[Study questions]
A - Answer these questions from the article on home education in the Valleys:
(i) Over what period has home education grown significantly in the Valleys?
(ii) Under which law does RCT's published guidance acknowledge parents' right to home educate?
(iii) What initial contact target does RCT commit to after being notified of a deregistration?
B - Carry the article on home education in the Valleys forward from the point where it ends.

[Extract]
Home Education in the Valleys: What Families in RCT, Merthyr, and Blaenau Gwent Need to Know
The Welsh Valleys — Rhondda, Cynon, Taff, Merthyr, Rhymney, Ebbw Vale, and the communities of Blaenau Gwent and Caerphilly — have seen significant growth in home education over the past five years. The same drivers that are pushing families toward elective home education (EHE) across Wales are particularly concentrated here: high rates of EBSA (Emotionally Based School Avoidance), stretched ALN provision, limited CAMHS capacity, and a history of under-resourced schools.
The Valleys span several local authorities — primarily Rhondda Cynon Taf (RCT), Merthyr Tydfil County Borough, Caerphilly County Borough, Blaenau Gwent County Borough, and Torfaen — each with their own EHE policies and varying degrees of follow-through on what those policies say. Understanding which council covers your area matters when you are planning a deregistration.
RCT: The Most Documented Valleys Authority
Rhondda Cynon Taf (RCT) is the largest local authority in the Valleys and has one of the more clearly documented EHE policies among Welsh councils. RCT explicitly acknowledges the legal right of parents to home educate under Section 7 of the Education Act 1996 in its published guidance. The council commits to a ten-working-day initial contact target after being notified of a deregistration.

[Data to examine]
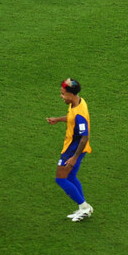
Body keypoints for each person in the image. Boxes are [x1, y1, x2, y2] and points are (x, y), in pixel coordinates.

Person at [46, 78, 93, 222]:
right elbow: (71, 117)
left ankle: (84, 207)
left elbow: (84, 137)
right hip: (75, 149)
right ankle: (83, 207)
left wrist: (73, 157)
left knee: (60, 179)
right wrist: (58, 119)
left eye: (63, 94)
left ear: (71, 95)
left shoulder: (80, 115)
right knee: (71, 177)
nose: (61, 96)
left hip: (73, 150)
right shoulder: (78, 101)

[Answers by task]
A -
(i) Over the past five years.
(ii) Section 7 of the Education Act 1996.
(iii) Initial contact within ten working days.

B -
RCT's policy accurately acknowledges a critical point that many families do not realise: while the council encourages home visits to assess provision, there is no legal obligation for parents to allow a physical visit into their home. Parents can opt to provide a written account of their educational approach and supporting materials instead. RCT's documentation concedes this explicitly — which is more transparent than many Welsh councils.
This does not mean RCT is passive. If written provision is inadequate or no response is given to enquiries, RCT can escalate to Section 437 formal enquiries and, ultimately, School Attendance Orders. The council's openness about its legal limits is not the same as the council having no powers.
Merthyr Tydfil, Caerphilly, Blaenau Gwent, and Torfaen
The smaller Valleys authorities — Merthyr Tydfil, Caerphilly, Blaenau Gwent, and Torfaen — all have EHE functions but are less publicly documented than RCT. Their approaches vary, but all operate under the same Welsh statutory framework: the 2023 Welsh Government EHE Guidance, the Education Act 1996, and the Education (Pupil Registration) (Wales) Regulations 2010.
In councils with less visible EHE teams, post-deregistration contact can feel less structured. Some families in smaller Valleys authorities report having minimal contact from the council after deregistration. This can feel like freedom, but it carries the same risks as in Newport or other hands-off authorities: the absence of contact does not mean the council has no oversight obligations, and a Section 437 enquiry can be triggered at any time if concerns arise.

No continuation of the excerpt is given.